The expected answer is the set of lines in the data below between the line holding "X117856000Y-42481500D03*" and the line holding "X87757000Y-55308500D03*", inclusive, written out exactly.

Hardware project source files
====

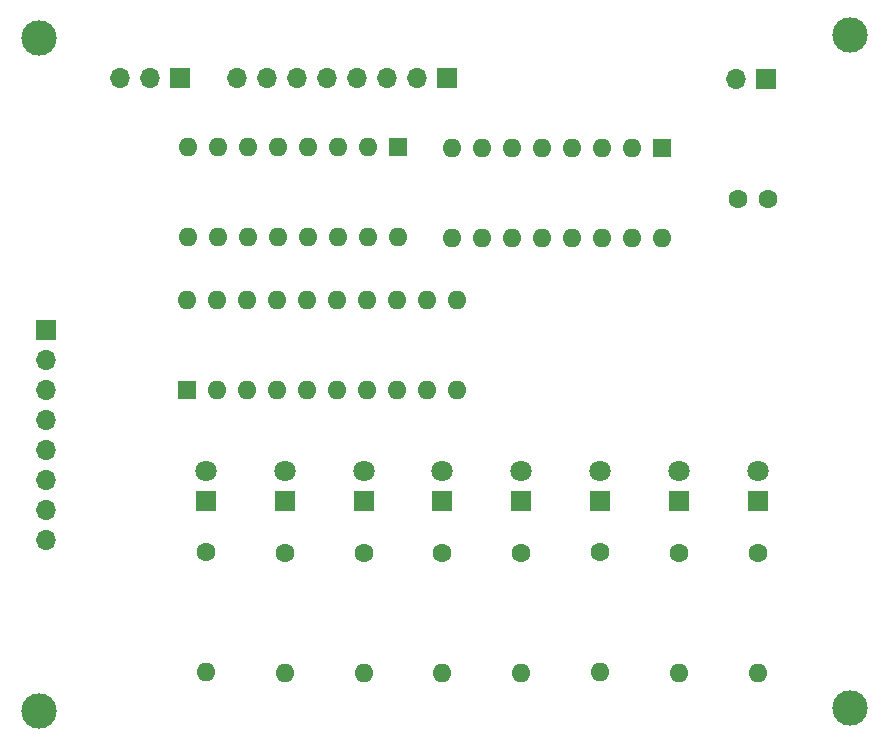
<source format=gbr>
%TF.GenerationSoftware,KiCad,Pcbnew,(5.1.9-0-10_14)*%
%TF.CreationDate,2021-04-21T09:15:21-04:00*%
%TF.ProjectId,COUNTER,434f554e-5445-4522-9e6b-696361645f70,rev?*%
%TF.SameCoordinates,Original*%
%TF.FileFunction,Soldermask,Bot*%
%TF.FilePolarity,Negative*%
%FSLAX46Y46*%
G04 Gerber Fmt 4.6, Leading zero omitted, Abs format (unit mm)*
G04 Created by KiCad (PCBNEW (5.1.9-0-10_14)) date 2021-04-21 09:15:21*
%MOMM*%
%LPD*%
G01*
G04 APERTURE LIST*
%ADD10C,3.000000*%
%ADD11O,1.700000X1.700000*%
%ADD12R,1.700000X1.700000*%
%ADD13O,1.600000X1.600000*%
%ADD14R,1.600000X1.600000*%
%ADD15C,1.600000*%
%ADD16C,1.800000*%
%ADD17R,1.800000X1.800000*%
G04 APERTURE END LIST*
D10*
%TO.C,REF\u002A\u002A*%
X75247500Y-90170000D03*
%TD*%
%TO.C,REF\u002A\u002A*%
X75247500Y-33147000D03*
%TD*%
%TO.C,REF\u002A\u002A*%
X143891000Y-89916000D03*
%TD*%
%TO.C,REF\u002A\u002A*%
X143891000Y-32893000D03*
%TD*%
D11*
%TO.C,J3*%
X92011500Y-36576000D03*
X94551500Y-36576000D03*
X97091500Y-36576000D03*
X99631500Y-36576000D03*
X102171500Y-36576000D03*
X104711500Y-36576000D03*
X107251500Y-36576000D03*
D12*
X109791500Y-36576000D03*
%TD*%
D11*
%TO.C,J2*%
X82105500Y-36576000D03*
X84645500Y-36576000D03*
D12*
X87185500Y-36576000D03*
%TD*%
D11*
%TO.C,J1*%
X75819000Y-75628500D03*
X75819000Y-73088500D03*
X75819000Y-70548500D03*
X75819000Y-68008500D03*
X75819000Y-65468500D03*
X75819000Y-62928500D03*
X75819000Y-60388500D03*
D12*
X75819000Y-57848500D03*
%TD*%
D13*
%TO.C,U48*%
X128016000Y-50101500D03*
X110236000Y-42481500D03*
X125476000Y-50101500D03*
X112776000Y-42481500D03*
X122936000Y-50101500D03*
X115316000Y-42481500D03*
X120396000Y-50101500D03*
X117856000Y-42481500D03*
X117856000Y-50101500D03*
X120396000Y-42481500D03*
X115316000Y-50101500D03*
X122936000Y-42481500D03*
X112776000Y-50101500D03*
X125476000Y-42481500D03*
X110236000Y-50101500D03*
D14*
X128016000Y-42481500D03*
%TD*%
D13*
%TO.C,U47*%
X87757000Y-55308500D03*
X110617000Y-62928500D03*
X90297000Y-55308500D03*
X108077000Y-62928500D03*
X92837000Y-55308500D03*
X105537000Y-62928500D03*
X95377000Y-55308500D03*
X102997000Y-62928500D03*
X97917000Y-55308500D03*
X100457000Y-62928500D03*
X100457000Y-55308500D03*
X97917000Y-62928500D03*
X102997000Y-55308500D03*
X95377000Y-62928500D03*
X105537000Y-55308500D03*
X92837000Y-62928500D03*
X108077000Y-55308500D03*
X90297000Y-62928500D03*
X110617000Y-55308500D03*
D14*
X87757000Y-62928500D03*
%TD*%
D13*
%TO.C,U46*%
X105664000Y-49974500D03*
X87884000Y-42354500D03*
X103124000Y-49974500D03*
X90424000Y-42354500D03*
X100584000Y-49974500D03*
X92964000Y-42354500D03*
X98044000Y-49974500D03*
X95504000Y-42354500D03*
X95504000Y-49974500D03*
X98044000Y-42354500D03*
X92964000Y-49974500D03*
X100584000Y-42354500D03*
X90424000Y-49974500D03*
X103124000Y-42354500D03*
X87884000Y-49974500D03*
D14*
X105664000Y-42354500D03*
%TD*%
D13*
%TO.C,R18*%
X136144000Y-86931500D03*
D15*
X136144000Y-76771500D03*
%TD*%
D13*
%TO.C,R17*%
X129413000Y-86931500D03*
D15*
X129413000Y-76771500D03*
%TD*%
D13*
%TO.C,R16*%
X122745500Y-86868000D03*
D15*
X122745500Y-76708000D03*
%TD*%
D13*
%TO.C,R15*%
X116078000Y-86931500D03*
D15*
X116078000Y-76771500D03*
%TD*%
D13*
%TO.C,R14*%
X109410500Y-86931500D03*
D15*
X109410500Y-76771500D03*
%TD*%
D13*
%TO.C,R13*%
X102743000Y-86931500D03*
D15*
X102743000Y-76771500D03*
%TD*%
D13*
%TO.C,R12*%
X96075500Y-86931500D03*
D15*
X96075500Y-76771500D03*
%TD*%
D13*
%TO.C,R11*%
X89408000Y-86868000D03*
D15*
X89408000Y-76708000D03*
%TD*%
D11*
%TO.C,J10*%
X134239000Y-36639500D03*
D12*
X136779000Y-36639500D03*
%TD*%
D16*
%TO.C,D51*%
X136144000Y-69850000D03*
D17*
X136144000Y-72390000D03*
%TD*%
D16*
%TO.C,D50*%
X129413000Y-69850000D03*
D17*
X129413000Y-72390000D03*
%TD*%
D16*
%TO.C,D49*%
X122745500Y-69850000D03*
D17*
X122745500Y-72390000D03*
%TD*%
D16*
%TO.C,D48*%
X116078000Y-69850000D03*
D17*
X116078000Y-72390000D03*
%TD*%
D16*
%TO.C,D47*%
X109410500Y-69850000D03*
D17*
X109410500Y-72390000D03*
%TD*%
D16*
%TO.C,D46*%
X102743000Y-69850000D03*
D17*
X102743000Y-72390000D03*
%TD*%
D16*
%TO.C,D45*%
X96075500Y-69850000D03*
D17*
X96075500Y-72390000D03*
%TD*%
D16*
%TO.C,D44*%
X89408000Y-69850000D03*
D17*
X89408000Y-72390000D03*
%TD*%
D15*
%TO.C,C8*%
X134469500Y-46799500D03*
X136969500Y-46799500D03*
%TD*%
M02*

</source>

====

* Exercise response
X117856000Y-42481500D03*
X117856000Y-50101500D03*
X120396000Y-42481500D03*
X115316000Y-50101500D03*
X122936000Y-42481500D03*
X112776000Y-50101500D03*
X125476000Y-42481500D03*
X110236000Y-50101500D03*
D14*
X128016000Y-42481500D03*
%TD*%
D13*
%TO.C,U47*%
X87757000Y-55308500D03*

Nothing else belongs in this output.